How to complete this task:
Given the records below, would you repeat exactly the lines that begin at the one containing "(at 0 1.27)" and end at the one containing "(at 1.27 1.27)", inclusive?

Source texts of formatted documents
▶
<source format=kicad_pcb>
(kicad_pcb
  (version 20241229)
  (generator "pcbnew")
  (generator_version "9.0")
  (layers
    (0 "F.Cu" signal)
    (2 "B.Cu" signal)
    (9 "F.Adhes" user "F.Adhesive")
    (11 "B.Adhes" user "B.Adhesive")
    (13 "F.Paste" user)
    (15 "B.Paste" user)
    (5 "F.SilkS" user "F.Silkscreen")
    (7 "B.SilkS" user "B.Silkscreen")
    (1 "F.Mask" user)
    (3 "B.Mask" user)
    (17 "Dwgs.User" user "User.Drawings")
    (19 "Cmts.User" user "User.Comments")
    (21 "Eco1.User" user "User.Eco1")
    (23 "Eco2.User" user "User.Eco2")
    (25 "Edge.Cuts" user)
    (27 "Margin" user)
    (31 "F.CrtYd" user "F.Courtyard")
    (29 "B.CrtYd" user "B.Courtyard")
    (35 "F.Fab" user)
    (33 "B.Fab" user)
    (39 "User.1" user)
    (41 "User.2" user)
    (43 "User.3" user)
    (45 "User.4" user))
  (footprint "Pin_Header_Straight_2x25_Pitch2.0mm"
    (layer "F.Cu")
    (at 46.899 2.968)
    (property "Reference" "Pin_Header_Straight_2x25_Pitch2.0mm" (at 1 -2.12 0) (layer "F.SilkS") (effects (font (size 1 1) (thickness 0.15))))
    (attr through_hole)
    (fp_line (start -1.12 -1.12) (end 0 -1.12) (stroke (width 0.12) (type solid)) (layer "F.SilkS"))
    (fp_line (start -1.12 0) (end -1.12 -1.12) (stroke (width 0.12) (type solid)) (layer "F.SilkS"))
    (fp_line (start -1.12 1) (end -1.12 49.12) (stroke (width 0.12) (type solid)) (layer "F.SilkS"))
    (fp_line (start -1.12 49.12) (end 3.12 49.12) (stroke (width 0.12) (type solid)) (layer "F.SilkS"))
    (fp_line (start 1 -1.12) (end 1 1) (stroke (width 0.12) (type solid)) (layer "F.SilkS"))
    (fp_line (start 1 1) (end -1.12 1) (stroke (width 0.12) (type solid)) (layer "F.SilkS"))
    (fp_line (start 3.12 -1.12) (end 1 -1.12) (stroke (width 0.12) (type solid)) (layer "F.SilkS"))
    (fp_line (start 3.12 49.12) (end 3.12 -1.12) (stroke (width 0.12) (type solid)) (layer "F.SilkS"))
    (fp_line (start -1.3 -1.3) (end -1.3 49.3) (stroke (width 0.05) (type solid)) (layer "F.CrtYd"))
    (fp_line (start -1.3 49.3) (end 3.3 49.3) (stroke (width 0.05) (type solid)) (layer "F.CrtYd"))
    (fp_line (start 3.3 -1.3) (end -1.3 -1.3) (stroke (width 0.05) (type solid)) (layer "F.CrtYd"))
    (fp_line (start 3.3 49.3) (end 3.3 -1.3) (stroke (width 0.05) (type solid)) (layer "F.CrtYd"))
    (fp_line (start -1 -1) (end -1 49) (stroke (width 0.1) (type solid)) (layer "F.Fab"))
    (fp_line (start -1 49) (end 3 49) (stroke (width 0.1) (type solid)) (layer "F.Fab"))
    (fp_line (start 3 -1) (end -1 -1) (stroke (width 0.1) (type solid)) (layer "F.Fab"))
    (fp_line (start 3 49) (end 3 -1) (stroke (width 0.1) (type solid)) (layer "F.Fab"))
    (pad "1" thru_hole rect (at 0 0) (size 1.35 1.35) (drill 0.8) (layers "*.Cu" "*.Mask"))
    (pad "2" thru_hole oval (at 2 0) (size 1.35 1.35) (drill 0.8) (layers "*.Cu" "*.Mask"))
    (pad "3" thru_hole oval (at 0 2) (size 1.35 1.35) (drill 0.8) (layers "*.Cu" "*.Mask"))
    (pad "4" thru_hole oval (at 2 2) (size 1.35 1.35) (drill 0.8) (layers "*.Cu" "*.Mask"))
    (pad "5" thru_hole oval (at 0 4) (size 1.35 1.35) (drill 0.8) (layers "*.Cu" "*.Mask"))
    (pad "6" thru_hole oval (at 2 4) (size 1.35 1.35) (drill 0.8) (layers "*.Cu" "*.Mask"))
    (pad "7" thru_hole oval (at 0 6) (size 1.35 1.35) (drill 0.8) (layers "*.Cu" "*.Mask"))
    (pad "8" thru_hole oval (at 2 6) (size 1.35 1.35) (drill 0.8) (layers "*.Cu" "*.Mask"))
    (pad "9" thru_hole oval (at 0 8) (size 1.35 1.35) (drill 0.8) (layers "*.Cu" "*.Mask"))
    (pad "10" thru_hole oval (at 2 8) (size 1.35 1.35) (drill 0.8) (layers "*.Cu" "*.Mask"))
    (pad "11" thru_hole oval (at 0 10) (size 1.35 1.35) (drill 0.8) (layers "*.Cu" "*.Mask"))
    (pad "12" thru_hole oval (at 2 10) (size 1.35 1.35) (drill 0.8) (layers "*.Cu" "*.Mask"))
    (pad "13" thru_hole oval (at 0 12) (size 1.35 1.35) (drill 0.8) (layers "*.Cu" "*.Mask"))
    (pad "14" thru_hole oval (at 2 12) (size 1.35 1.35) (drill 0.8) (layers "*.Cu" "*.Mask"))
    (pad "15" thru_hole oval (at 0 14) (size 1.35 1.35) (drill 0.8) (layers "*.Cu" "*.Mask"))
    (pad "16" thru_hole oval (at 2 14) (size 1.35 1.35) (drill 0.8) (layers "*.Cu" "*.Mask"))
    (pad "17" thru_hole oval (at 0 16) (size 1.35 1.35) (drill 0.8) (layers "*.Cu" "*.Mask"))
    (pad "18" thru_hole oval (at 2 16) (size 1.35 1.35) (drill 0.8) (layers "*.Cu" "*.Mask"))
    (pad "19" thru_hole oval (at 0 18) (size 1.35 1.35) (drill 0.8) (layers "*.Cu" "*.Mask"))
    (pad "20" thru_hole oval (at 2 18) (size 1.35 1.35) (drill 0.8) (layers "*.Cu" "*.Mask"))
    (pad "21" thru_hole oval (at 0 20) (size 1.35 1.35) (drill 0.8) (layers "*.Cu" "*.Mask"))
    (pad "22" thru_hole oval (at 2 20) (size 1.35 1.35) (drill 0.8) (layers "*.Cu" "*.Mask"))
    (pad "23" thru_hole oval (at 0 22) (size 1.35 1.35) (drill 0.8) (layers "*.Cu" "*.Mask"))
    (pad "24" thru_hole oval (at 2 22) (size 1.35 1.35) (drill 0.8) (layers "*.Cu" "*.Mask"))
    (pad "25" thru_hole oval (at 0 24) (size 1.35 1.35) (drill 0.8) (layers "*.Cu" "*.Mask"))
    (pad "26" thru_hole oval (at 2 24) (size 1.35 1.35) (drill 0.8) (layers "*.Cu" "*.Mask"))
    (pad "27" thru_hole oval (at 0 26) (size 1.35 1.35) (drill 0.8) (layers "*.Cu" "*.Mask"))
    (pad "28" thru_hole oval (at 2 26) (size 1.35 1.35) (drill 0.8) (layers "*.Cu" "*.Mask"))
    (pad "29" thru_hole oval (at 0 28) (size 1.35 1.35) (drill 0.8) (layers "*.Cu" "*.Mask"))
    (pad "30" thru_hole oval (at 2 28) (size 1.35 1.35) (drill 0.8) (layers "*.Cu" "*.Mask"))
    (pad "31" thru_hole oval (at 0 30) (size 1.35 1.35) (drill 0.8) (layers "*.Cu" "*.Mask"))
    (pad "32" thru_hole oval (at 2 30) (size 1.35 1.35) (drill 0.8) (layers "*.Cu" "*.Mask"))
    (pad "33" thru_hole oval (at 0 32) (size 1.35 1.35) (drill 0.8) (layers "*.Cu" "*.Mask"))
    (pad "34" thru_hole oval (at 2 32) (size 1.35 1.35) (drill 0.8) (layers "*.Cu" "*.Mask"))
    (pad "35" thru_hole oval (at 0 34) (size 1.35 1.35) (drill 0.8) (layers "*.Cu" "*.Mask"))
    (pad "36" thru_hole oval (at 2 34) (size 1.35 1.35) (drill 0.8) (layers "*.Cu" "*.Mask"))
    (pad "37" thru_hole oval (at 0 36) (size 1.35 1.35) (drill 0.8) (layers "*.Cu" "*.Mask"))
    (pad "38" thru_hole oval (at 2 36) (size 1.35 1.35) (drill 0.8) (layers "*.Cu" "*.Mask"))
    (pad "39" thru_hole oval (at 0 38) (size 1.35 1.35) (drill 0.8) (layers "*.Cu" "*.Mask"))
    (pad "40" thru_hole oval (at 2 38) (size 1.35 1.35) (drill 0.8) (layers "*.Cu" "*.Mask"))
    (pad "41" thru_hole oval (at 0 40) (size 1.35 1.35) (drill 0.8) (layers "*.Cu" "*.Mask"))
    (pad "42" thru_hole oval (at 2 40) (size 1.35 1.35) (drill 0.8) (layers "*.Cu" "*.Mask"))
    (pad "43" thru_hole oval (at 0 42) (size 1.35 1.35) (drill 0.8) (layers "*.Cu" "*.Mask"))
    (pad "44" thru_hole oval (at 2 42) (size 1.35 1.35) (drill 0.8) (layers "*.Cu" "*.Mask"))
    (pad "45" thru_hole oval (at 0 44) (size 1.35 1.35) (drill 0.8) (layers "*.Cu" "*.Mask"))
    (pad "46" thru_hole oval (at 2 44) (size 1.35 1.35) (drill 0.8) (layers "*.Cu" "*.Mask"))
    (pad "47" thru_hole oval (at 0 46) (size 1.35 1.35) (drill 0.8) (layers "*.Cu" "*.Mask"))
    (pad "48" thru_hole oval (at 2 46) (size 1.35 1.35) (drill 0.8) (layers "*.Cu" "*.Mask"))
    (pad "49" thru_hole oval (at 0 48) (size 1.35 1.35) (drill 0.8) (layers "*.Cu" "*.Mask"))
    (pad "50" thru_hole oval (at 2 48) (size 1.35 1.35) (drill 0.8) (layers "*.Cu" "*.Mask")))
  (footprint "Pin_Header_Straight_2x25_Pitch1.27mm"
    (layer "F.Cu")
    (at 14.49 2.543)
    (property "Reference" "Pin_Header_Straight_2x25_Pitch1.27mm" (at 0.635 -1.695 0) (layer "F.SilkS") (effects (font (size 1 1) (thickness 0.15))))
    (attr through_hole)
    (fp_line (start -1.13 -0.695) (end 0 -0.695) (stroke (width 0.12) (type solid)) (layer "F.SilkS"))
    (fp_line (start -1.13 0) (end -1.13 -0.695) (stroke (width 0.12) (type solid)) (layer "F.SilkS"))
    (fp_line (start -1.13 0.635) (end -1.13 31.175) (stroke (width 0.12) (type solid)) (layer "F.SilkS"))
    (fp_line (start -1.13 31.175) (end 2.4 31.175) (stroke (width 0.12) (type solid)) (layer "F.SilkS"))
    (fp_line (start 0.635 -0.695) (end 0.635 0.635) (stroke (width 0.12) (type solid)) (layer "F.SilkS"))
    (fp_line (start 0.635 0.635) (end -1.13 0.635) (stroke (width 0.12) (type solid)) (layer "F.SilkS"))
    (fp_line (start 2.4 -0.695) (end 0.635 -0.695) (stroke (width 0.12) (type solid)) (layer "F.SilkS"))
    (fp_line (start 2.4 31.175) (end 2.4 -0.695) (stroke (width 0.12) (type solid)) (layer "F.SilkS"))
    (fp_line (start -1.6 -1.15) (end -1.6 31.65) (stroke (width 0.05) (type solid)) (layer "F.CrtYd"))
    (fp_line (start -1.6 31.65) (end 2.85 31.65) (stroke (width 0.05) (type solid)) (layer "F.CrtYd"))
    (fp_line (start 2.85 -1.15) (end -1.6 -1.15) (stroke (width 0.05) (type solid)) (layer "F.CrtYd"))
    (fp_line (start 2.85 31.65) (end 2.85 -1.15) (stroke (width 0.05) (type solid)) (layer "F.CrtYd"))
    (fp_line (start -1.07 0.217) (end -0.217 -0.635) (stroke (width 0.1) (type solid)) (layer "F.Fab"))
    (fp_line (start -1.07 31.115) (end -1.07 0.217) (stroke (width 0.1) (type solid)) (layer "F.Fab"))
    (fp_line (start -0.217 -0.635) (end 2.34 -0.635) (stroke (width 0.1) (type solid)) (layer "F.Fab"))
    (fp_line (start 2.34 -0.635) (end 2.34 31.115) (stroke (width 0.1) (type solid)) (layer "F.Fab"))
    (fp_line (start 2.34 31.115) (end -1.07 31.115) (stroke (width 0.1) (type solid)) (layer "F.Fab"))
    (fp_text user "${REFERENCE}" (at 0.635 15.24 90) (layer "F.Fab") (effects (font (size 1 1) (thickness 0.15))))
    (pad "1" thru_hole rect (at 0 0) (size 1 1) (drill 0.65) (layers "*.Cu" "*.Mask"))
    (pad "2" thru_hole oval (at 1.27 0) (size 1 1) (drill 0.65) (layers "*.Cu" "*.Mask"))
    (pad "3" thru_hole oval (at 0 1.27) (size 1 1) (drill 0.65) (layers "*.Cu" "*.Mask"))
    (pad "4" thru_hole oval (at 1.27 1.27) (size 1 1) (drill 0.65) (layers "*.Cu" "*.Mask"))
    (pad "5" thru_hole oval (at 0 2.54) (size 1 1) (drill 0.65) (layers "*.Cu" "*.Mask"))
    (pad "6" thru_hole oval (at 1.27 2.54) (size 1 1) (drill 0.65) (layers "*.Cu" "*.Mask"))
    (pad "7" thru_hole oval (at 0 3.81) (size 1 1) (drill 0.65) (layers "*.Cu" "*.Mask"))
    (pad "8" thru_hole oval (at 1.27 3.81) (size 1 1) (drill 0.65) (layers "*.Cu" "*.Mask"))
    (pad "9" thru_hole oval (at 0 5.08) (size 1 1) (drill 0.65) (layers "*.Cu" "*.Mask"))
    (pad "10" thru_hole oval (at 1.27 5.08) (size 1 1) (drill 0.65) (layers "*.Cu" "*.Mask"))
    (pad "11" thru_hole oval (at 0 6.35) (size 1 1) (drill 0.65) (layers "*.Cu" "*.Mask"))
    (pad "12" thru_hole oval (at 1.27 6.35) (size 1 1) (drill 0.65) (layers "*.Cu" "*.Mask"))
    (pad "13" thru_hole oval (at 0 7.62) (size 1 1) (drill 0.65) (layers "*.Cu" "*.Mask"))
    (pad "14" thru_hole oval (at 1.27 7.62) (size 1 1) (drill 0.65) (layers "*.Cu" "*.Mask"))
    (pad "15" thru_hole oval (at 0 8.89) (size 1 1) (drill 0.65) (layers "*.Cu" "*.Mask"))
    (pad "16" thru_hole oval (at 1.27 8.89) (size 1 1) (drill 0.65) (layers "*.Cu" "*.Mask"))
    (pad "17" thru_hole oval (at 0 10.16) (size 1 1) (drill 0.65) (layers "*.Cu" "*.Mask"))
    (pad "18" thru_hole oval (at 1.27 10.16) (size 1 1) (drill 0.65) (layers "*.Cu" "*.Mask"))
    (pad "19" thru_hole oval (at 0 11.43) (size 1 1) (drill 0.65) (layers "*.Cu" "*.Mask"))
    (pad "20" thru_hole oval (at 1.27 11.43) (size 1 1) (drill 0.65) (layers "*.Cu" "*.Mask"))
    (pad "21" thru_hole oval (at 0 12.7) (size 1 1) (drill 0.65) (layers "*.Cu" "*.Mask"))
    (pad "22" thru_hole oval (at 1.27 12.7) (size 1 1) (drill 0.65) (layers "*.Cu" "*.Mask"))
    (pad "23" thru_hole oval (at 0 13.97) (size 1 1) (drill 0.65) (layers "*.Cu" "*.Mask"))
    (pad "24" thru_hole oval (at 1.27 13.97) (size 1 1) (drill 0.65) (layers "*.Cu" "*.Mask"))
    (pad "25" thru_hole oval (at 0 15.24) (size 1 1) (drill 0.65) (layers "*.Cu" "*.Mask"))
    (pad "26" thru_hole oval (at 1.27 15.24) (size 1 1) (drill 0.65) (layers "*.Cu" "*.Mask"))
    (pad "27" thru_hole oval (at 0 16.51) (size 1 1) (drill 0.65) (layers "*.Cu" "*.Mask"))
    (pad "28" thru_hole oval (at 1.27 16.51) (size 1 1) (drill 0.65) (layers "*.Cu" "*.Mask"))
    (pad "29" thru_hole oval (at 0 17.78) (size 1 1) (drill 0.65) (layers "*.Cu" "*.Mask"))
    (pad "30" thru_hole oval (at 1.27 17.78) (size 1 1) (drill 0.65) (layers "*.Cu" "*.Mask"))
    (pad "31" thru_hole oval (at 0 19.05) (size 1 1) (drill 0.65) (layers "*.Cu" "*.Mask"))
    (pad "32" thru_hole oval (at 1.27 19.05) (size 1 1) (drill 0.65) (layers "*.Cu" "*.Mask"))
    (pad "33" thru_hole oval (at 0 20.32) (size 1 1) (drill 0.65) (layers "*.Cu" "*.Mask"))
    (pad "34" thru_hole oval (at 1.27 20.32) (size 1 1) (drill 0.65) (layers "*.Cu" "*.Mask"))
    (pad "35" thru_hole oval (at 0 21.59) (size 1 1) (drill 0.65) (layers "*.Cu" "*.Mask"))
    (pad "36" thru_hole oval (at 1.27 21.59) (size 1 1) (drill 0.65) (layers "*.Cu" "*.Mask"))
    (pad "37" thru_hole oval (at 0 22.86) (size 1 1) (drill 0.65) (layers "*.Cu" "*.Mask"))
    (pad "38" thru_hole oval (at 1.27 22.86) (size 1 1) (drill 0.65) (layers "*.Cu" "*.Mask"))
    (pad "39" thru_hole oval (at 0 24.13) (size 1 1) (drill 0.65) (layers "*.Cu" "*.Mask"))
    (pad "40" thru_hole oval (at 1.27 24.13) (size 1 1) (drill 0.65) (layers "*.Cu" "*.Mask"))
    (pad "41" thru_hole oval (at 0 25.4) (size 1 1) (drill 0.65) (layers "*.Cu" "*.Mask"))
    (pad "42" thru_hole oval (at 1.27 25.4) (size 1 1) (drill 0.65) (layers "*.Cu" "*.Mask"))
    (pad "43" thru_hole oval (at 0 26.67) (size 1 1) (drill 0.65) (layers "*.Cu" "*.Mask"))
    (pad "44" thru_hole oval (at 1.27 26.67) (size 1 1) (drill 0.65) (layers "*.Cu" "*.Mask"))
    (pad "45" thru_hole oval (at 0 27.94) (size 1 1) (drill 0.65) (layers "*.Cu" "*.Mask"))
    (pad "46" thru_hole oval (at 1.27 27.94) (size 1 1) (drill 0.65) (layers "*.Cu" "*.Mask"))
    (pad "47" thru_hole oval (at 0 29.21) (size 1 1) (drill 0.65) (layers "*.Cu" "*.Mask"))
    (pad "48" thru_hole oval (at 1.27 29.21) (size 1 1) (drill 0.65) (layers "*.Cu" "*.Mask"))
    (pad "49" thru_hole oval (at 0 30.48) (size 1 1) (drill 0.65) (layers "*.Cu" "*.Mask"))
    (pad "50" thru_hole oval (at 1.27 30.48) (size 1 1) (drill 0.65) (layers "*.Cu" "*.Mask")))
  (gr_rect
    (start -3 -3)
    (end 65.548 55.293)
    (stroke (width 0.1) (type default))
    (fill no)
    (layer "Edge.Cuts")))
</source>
◀
Your response:
    (pad "3" thru_hole oval (at 0 1.27) (size 1 1) (drill 0.65) (layers "*.Cu" "*.Mask"))
    (pad "4" thru_hole oval (at 1.27 1.27) (size 1 1) (drill 0.65) (layers "*.Cu" "*.Mask"))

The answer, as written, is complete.